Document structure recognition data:
- - - - -

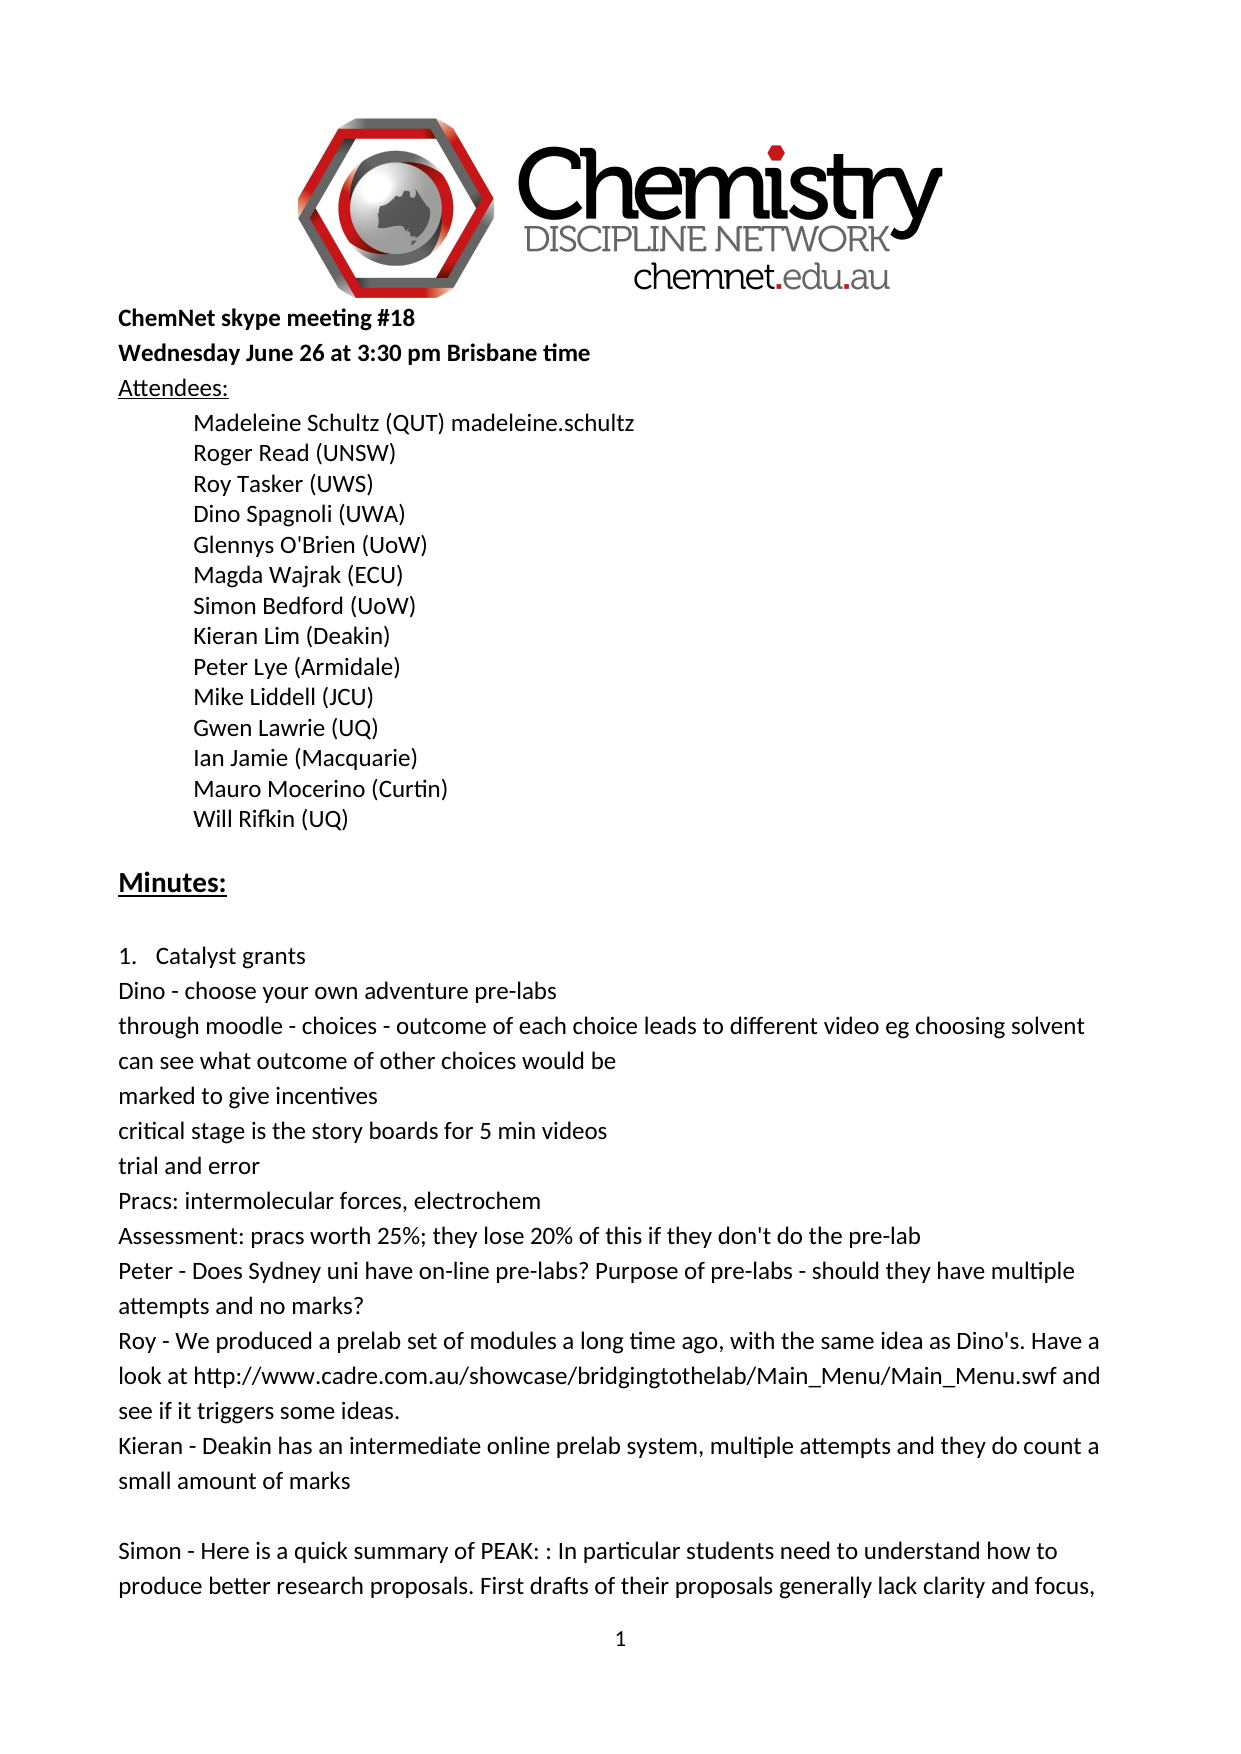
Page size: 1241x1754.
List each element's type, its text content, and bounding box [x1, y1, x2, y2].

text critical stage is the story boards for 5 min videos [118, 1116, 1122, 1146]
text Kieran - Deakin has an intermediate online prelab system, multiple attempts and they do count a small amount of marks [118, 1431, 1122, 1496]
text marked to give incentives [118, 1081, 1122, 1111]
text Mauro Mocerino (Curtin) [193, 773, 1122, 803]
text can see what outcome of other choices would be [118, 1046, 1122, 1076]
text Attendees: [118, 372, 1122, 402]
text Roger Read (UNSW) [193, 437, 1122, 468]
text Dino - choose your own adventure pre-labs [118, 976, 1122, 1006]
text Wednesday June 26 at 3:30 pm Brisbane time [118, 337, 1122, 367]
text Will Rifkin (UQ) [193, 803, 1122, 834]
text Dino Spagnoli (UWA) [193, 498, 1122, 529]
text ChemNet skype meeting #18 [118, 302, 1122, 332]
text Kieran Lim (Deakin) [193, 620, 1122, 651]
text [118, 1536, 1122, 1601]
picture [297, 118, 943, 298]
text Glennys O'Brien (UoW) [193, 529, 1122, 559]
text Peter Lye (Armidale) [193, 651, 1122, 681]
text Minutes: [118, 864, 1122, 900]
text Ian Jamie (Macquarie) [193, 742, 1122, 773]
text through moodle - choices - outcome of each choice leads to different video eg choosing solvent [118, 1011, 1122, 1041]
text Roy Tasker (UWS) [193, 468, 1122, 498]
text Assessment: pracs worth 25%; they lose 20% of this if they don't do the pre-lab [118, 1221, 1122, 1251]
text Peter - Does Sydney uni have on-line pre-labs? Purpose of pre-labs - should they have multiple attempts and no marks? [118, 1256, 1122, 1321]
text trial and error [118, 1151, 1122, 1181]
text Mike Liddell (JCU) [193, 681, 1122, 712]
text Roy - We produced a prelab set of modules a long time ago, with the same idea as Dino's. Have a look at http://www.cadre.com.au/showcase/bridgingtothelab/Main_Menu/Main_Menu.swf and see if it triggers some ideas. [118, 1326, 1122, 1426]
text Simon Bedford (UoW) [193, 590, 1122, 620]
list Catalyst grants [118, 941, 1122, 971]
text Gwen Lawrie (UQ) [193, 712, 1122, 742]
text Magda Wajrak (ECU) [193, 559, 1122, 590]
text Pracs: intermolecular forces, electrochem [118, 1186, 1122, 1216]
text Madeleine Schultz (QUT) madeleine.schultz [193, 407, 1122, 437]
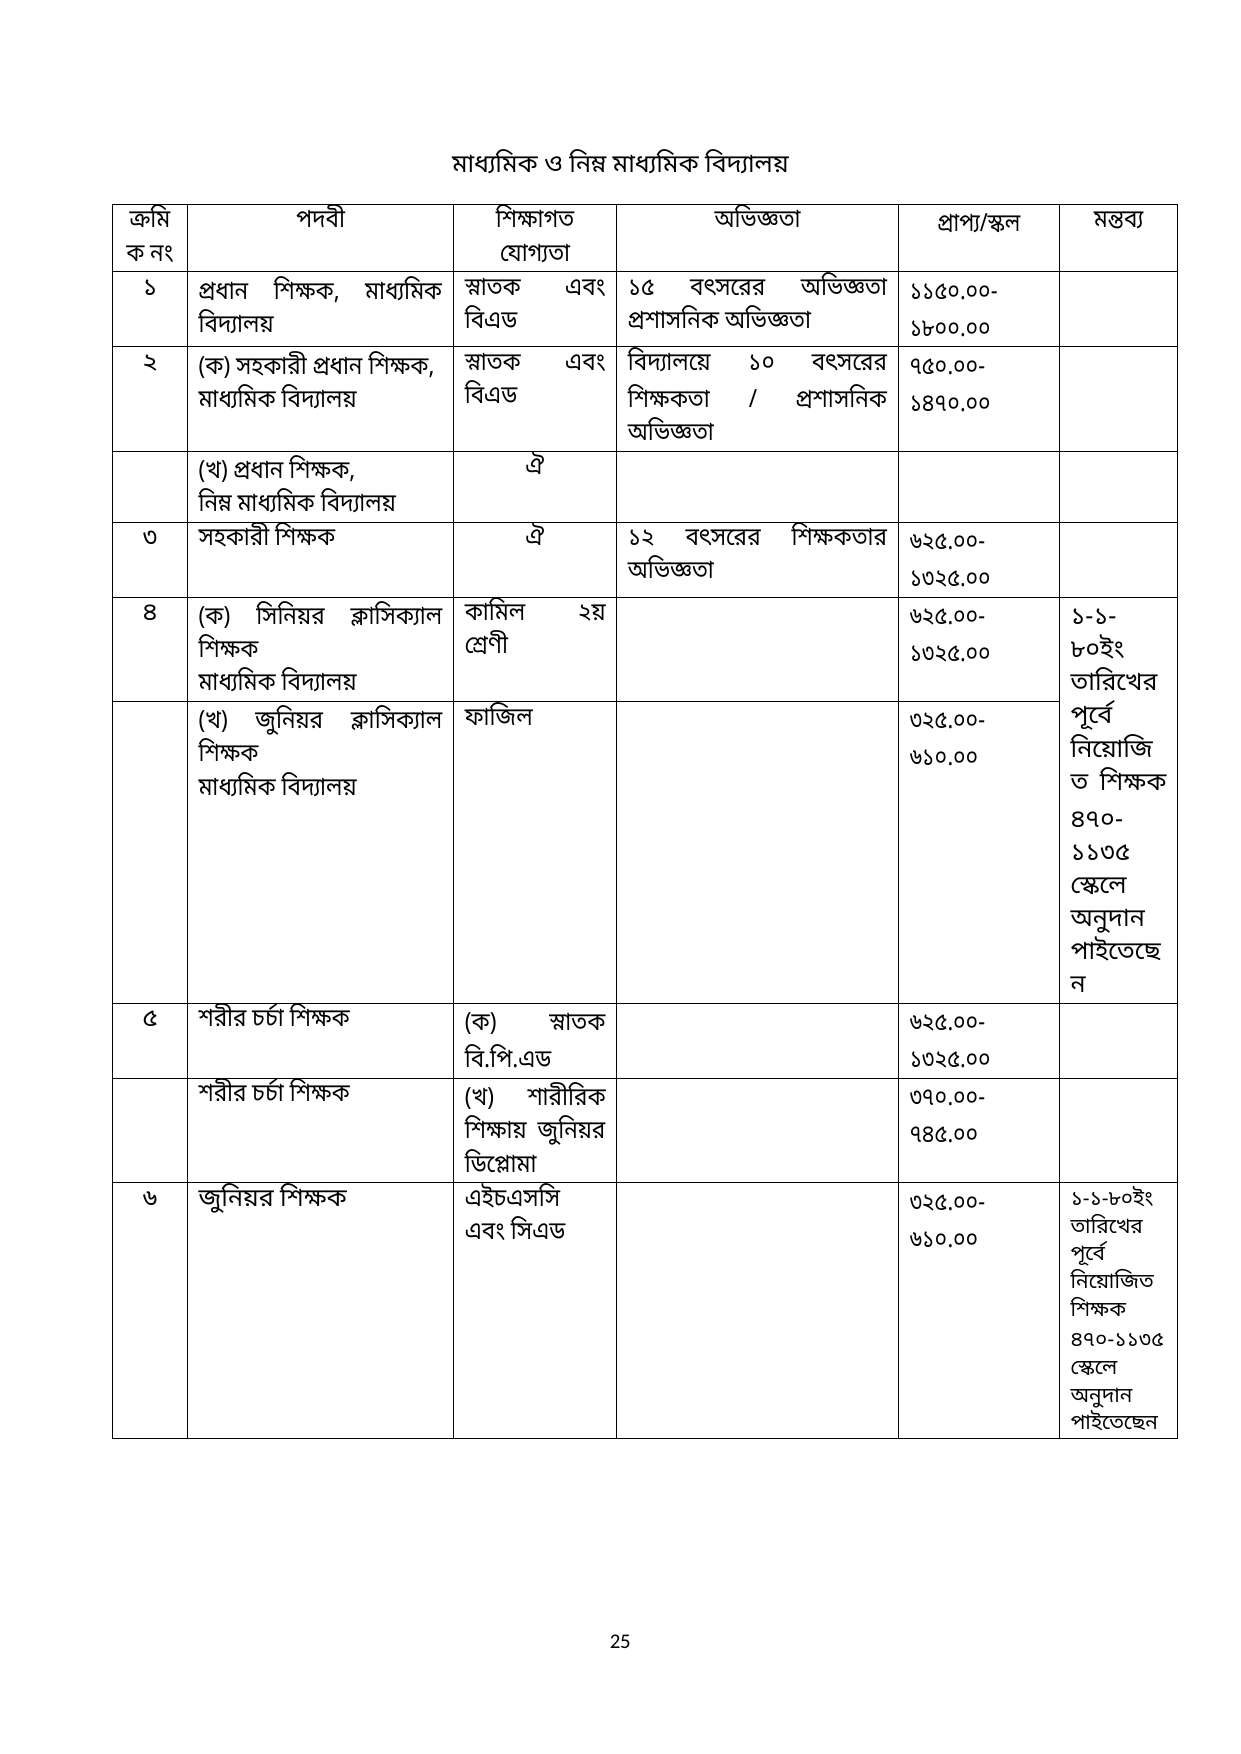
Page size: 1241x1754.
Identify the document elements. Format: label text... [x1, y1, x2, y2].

- - - - -

Work request: An exact copy of the entries, minus the pictures, is what to return.

Problem solution:
Page size: 1241x1754.
List each element's type, its text content, and bounding box [x1, y1, x2, y2].

text critical stage is the story boards for 5 min videos [118, 1116, 1122, 1146]
text Kieran - Deakin has an intermediate online prelab system, multiple attempts and they do count a small amount of marks [118, 1431, 1122, 1496]
text marked to give incentives [118, 1081, 1122, 1111]
text Mauro Mocerino (Curtin) [193, 773, 1122, 803]
text can see what outcome of other choices would be [118, 1046, 1122, 1076]
text Attendees: [118, 372, 1122, 402]
text Roger Read (UNSW) [193, 437, 1122, 468]
text Dino - choose your own adventure pre-labs [118, 976, 1122, 1006]
text Wednesday June 26 at 3:30 pm Brisbane time [118, 337, 1122, 367]
text Will Rifkin (UQ) [193, 803, 1122, 834]
text Dino Spagnoli (UWA) [193, 498, 1122, 529]
text ChemNet skype meeting #18 [118, 302, 1122, 332]
text Kieran Lim (Deakin) [193, 620, 1122, 651]
text [118, 1536, 1122, 1601]
picture [297, 118, 943, 298]
text Glennys O'Brien (UoW) [193, 529, 1122, 559]
text Peter Lye (Armidale) [193, 651, 1122, 681]
text Minutes: [118, 864, 1122, 900]
text Ian Jamie (Macquarie) [193, 742, 1122, 773]
text through moodle - choices - outcome of each choice leads to different video eg choosing solvent [118, 1011, 1122, 1041]
text Roy Tasker (UWS) [193, 468, 1122, 498]
text Assessment: pracs worth 25%; they lose 20% of this if they don't do the pre-lab [118, 1221, 1122, 1251]
text Peter - Does Sydney uni have on-line pre-labs? Purpose of pre-labs - should they have multiple attempts and no marks? [118, 1256, 1122, 1321]
text trial and error [118, 1151, 1122, 1181]
text Mike Liddell (JCU) [193, 681, 1122, 712]
text Roy - We produced a prelab set of modules a long time ago, with the same idea as Dino's. Have a look at http://www.cadre.com.au/showcase/bridgingtothelab/Main_Menu/Main_Menu.swf and see if it triggers some ideas. [118, 1326, 1122, 1426]
text Simon Bedford (UoW) [193, 590, 1122, 620]
list Catalyst grants [118, 941, 1122, 971]
text Gwen Lawrie (UQ) [193, 712, 1122, 742]
text Magda Wajrak (ECU) [193, 559, 1122, 590]
text Pracs: intermolecular forces, electrochem [118, 1186, 1122, 1216]
text Madeleine Schultz (QUT) madeleine.schultz [193, 407, 1122, 437]
Page size: 1241x1754.
Identify the document elements. Format: label text... [x1, y1, x2, y2].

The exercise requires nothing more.